■ PASSAGE TO READ
>>

Front Table - 1/14/2019

January 13th, 2019

On our Front Table this week, explore work at the margins, including art that is often not recognized as such by cultural institutions, a scientific quest for forms of matter deemed "impossible" by the physics community, and a history of the black working class from slavery through the decline of industrial capitalism. Find the following titles and more at

The Snows of Venice (Spector Books)
Ben Lerner and Alexander Kluge

Ben Lerner is an American poet and novelist. Alexander Kluge is the author and director of numerous award-winning novels and films. A line from Lerner's poem "The Sky Stops Painting and Turns to Criticism," which Kluge was struck by some years ago, became the starting point for their first joint book project. Kluge responded to this celestial critique with a story about the technically controlled power of a squadron of bombers in the skies over Aleppo, which Lerner answered with a sonnet. Step by step this dialogue gave rise to poems, stories and conversations in which the heavens reveal their bewitching and threatening qualities. A series of 21 photographs that Gerhard Richter took in Venice in the 1970s, as well as images by Rebecca H. Quaytman and Thomas Demand, augment the interplay of texts and the principle of interconnecting poetic horizons,.

Workers on Arrival: Black Labor in the Making of America
(University of California Press)
Joe William Trotter, Jr.

From the ongoing issues of poverty, health, housing and employment to the recent upsurge of lethal police-community relations, the black working class stands at the center of perceptions of social and racial conflict today. Journalists and public policy analysts often discuss the black poor as "consumers" rather than "producers," as "takers" rather than "givers," and as "liabilities" instead of "assets." In his engrossing new history, Joe William Trotter, Jr. refutes these perceptions by charting the black working class's vast contributions to the making of America. Trotter traces black workers' complicated 400-year journey from the transatlantic slave trade, through the American Century, to the demise of the industrial order in the 21st century. A dynamic and vital history of remarkable contributions despite repeated setbacks, Workers on Arrival expands our understanding of America's economic and industrial growth, its cities, ideas, and institutions, and the real challenges confronting black urban communities today.

The Second Kind of Impossible: The Extraordinary Quest for a New Form of Matter (Simon & Schuster)
Paul Steinhardt

When Princeton physicist Paul Steinhardt began working in the 1980s, scientists thought they knew all the conceivable forms of matter. The Second Kind of Impossible is the story of Steinhardt's thirty-five-year quest to challenge that conventional wisdom. It begins with a curious geometric pattern that inspires two theoretical physicists to propose a radically new type of matter - one that raises the possibility of new materials with never before seen properties, but that violates laws thought to be immutable. Steinhardt dubs this new form of matter "quasicrystal, " and he sets out first to prove viability, and then to pursue his wildest conjecture: that nature made quasicrystals long before humans discovered them. Along the way, his team encounters clandestine collectors, corrupt scientists, secret diaries, international smugglers, and KGB agents. The underlying science is important and clear, and Steinhardt's firsthand account is an engaging scientific thriller.

<<

■ RECORDS PROVIDED
>>

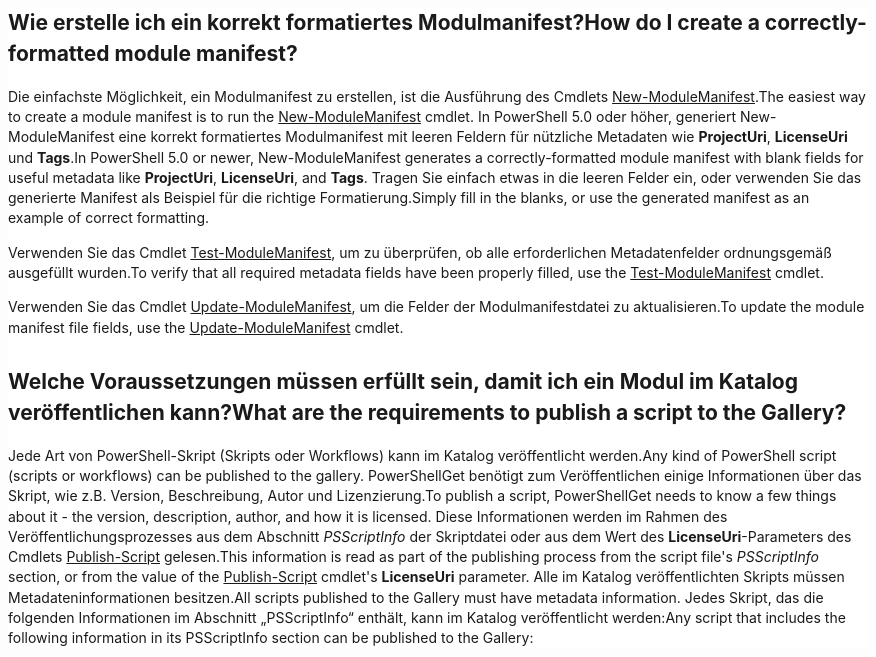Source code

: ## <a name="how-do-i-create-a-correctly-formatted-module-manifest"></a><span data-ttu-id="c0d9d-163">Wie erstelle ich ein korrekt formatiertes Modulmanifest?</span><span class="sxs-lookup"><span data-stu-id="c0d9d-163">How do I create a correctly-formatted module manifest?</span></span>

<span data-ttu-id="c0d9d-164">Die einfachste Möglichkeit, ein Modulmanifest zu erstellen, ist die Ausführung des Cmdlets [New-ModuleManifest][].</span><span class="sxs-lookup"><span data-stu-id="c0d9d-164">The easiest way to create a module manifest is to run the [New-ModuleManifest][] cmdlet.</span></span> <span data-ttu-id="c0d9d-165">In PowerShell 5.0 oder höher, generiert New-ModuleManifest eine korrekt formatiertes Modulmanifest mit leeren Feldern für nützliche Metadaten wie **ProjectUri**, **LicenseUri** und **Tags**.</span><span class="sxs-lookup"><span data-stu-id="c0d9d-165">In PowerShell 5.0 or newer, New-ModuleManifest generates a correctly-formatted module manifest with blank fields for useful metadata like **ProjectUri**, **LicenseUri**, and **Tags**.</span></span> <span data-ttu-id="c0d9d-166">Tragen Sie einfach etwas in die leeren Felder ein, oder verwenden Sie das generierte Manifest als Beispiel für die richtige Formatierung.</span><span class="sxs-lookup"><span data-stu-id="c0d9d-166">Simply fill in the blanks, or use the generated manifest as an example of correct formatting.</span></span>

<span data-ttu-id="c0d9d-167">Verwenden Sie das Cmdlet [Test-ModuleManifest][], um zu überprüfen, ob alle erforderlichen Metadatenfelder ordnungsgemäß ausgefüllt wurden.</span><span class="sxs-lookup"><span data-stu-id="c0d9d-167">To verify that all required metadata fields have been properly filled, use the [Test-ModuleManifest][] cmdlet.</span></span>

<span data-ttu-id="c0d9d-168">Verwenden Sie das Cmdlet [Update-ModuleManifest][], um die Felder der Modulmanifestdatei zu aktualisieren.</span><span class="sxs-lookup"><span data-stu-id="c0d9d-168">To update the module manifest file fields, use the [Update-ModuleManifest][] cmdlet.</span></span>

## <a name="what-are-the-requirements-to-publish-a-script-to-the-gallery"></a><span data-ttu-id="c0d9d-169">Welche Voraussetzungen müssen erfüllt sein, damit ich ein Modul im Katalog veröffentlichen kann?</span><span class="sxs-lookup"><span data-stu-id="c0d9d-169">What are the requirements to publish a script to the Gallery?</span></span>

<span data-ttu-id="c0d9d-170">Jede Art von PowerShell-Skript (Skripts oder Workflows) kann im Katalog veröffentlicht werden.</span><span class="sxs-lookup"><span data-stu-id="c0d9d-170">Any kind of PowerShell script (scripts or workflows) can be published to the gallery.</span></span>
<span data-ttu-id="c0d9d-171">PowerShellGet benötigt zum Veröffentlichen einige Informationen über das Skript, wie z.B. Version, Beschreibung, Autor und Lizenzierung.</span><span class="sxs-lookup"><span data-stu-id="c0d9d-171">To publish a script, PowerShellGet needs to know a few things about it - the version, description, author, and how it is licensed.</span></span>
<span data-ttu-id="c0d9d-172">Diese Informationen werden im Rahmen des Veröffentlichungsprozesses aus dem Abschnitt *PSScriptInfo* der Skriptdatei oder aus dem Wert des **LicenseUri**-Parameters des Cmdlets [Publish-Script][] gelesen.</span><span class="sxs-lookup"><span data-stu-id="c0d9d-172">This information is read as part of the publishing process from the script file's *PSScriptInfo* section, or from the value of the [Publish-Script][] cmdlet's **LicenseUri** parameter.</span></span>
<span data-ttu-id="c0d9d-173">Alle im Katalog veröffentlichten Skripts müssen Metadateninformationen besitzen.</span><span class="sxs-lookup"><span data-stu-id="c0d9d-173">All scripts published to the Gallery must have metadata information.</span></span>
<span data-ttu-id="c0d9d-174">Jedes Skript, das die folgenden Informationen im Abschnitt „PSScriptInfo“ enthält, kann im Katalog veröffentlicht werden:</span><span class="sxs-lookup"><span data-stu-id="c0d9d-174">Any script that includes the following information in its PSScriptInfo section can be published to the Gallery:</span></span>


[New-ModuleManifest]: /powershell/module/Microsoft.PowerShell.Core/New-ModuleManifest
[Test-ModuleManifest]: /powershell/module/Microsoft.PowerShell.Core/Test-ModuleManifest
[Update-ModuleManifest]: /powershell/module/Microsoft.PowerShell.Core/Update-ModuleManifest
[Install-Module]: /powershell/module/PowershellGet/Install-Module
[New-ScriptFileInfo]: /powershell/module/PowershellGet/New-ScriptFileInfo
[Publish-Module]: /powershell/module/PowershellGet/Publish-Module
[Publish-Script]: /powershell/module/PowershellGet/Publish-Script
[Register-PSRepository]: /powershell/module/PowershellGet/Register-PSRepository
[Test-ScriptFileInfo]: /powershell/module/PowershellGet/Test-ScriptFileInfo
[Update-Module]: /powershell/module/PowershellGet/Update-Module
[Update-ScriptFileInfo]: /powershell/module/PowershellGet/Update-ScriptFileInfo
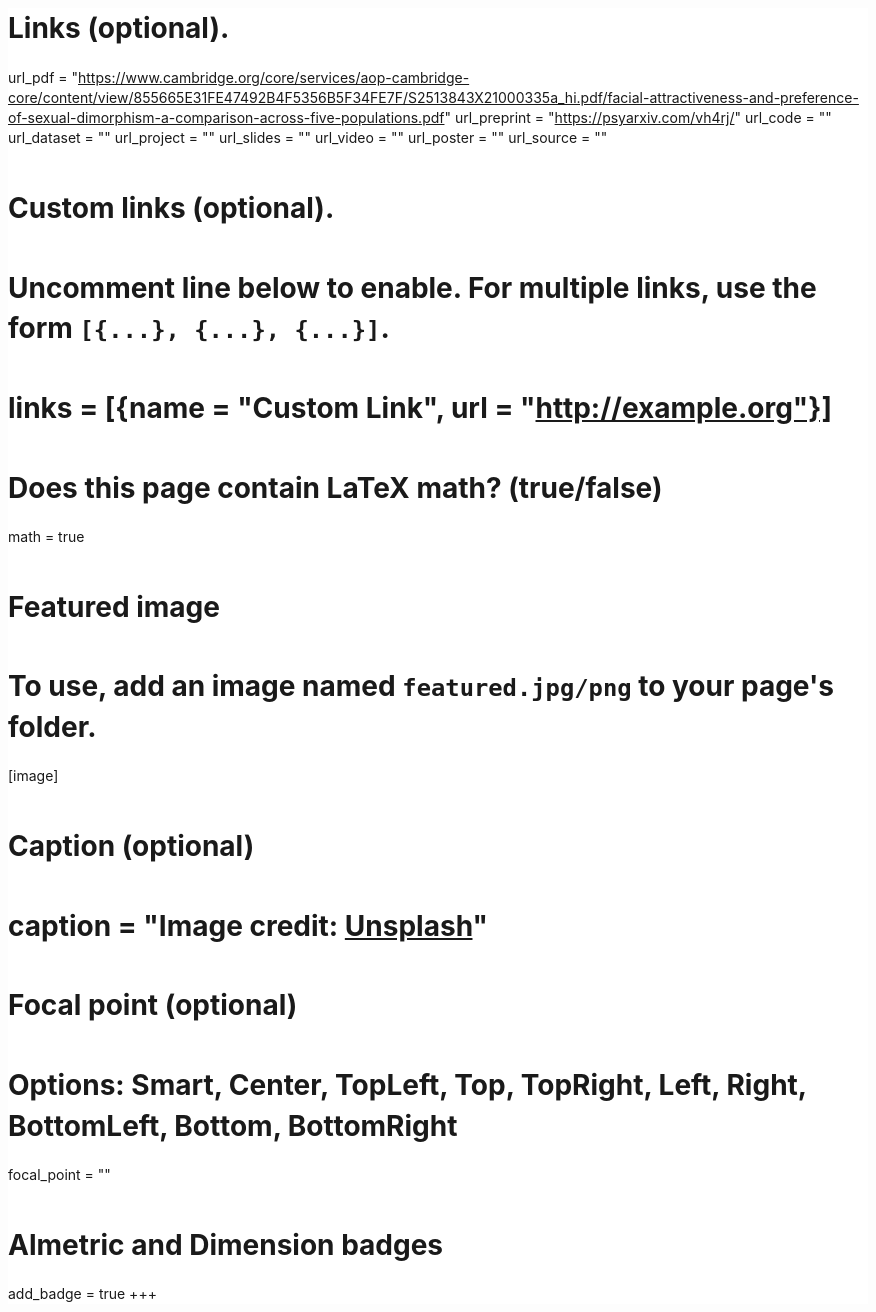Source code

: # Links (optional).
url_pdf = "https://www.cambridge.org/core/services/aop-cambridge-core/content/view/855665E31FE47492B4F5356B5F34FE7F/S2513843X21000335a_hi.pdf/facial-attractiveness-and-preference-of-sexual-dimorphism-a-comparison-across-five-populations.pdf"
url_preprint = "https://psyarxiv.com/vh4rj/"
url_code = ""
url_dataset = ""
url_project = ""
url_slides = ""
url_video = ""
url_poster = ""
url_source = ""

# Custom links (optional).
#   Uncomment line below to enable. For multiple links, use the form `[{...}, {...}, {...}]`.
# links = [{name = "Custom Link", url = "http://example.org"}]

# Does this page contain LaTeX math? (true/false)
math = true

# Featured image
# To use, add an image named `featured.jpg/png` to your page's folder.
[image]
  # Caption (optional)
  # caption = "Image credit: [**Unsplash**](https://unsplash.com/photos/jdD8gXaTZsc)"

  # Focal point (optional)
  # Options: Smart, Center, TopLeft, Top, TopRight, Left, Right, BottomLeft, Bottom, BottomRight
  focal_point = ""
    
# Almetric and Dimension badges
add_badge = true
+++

<<

■ YOUR TASKS
(a) Copy the rows word for word, starting at the beginning of the rows and ending with the line that contains "the [Update-ModuleManifest][] cmdlet.</span></span>". Include both ends and omit the pictures.
(b) Continue the Front Table book listing from the point where it stops.

■ RESPONSES IN ORDER
(a)
Source code

: ## <a name="how-do-i-create-a-correctly-formatted-module-manifest"></a><span data-ttu-id="c0d9d-163">Wie erstelle ich ein korrekt formatiertes Modulmanifest?</span><span class="sxs-lookup"><span data-stu-id="c0d9d-163">How do I create a correctly-formatted module manifest?</span></span>

<span data-ttu-id="c0d9d-164">Die einfachste Möglichkeit, ein Modulmanifest zu erstellen, ist die Ausführung des Cmdlets [New-ModuleManifest][].</span><span class="sxs-lookup"><span data-stu-id="c0d9d-164">The easiest way to create a module manifest is to run the [New-ModuleManifest][] cmdlet.</span></span> <span data-ttu-id="c0d9d-165">In PowerShell 5.0 oder höher, generiert New-ModuleManifest eine korrekt formatiertes Modulmanifest mit leeren Feldern für nützliche Metadaten wie **ProjectUri**, **LicenseUri** und **Tags**.</span><span class="sxs-lookup"><span data-stu-id="c0d9d-165">In PowerShell 5.0 or newer, New-ModuleManifest generates a correctly-formatted module manifest with blank fields for useful metadata like **ProjectUri**, **LicenseUri**, and **Tags**.</span></span> <span data-ttu-id="c0d9d-166">Tragen Sie einfach etwas in die leeren Felder ein, oder verwenden Sie das generierte Manifest als Beispiel für die richtige Formatierung.</span><span class="sxs-lookup"><span data-stu-id="c0d9d-166">Simply fill in the blanks, or use the generated manifest as an example of correct formatting.</span></span>

<span data-ttu-id="c0d9d-167">Verwenden Sie das Cmdlet [Test-ModuleManifest][], um zu überprüfen, ob alle erforderlichen Metadatenfelder ordnungsgemäß ausgefüllt wurden.</span><span class="sxs-lookup"><span data-stu-id="c0d9d-167">To verify that all required metadata fields have been properly filled, use the [Test-ModuleManifest][] cmdlet.</span></span>

<span data-ttu-id="c0d9d-168">Verwenden Sie das Cmdlet [Update-ModuleManifest][], um die Felder der Modulmanifestdatei zu aktualisieren.</span><span class="sxs-lookup"><span data-stu-id="c0d9d-168">To update the module manifest file fields, use the [Update-ModuleManifest][] cmdlet.</span></span>

(b)
Aesthetics of the Margins / The Margins of Aesthetics: Wild Art Explained
(Penn State University Press)
David Carrier and Joachim Pissarro

"Wild Art" refers to work that exists outside the established, rarified world of art galleries and established cultural channels. It encompasses uncatalogued, uncommodified art not often recognized as such, from graffiti to performance, self-adornment, and beyond. Picking up from their breakthrough book on the subject, Wild Art, David Carrier and Joachim Pissarro here investigate the ideas driving these forms of art. They inquire into how it came to be marginalized, question the high-low binary, and advocate for a definition of "taste" in which each expression is acknowledged as being different while deserving equal merit. In making their case, they provide a history of the institutionalization of "taste" in Western thought, point to missed opportunities for its democratization in the past, and demonstrate how the recognition and acceptance of "wild art" in the present will radically transform our understanding of contemporary visual art in the future.

Hollywood's Eve: Eve Babitz and the Secret History of L.A.
(Scribner Book Company)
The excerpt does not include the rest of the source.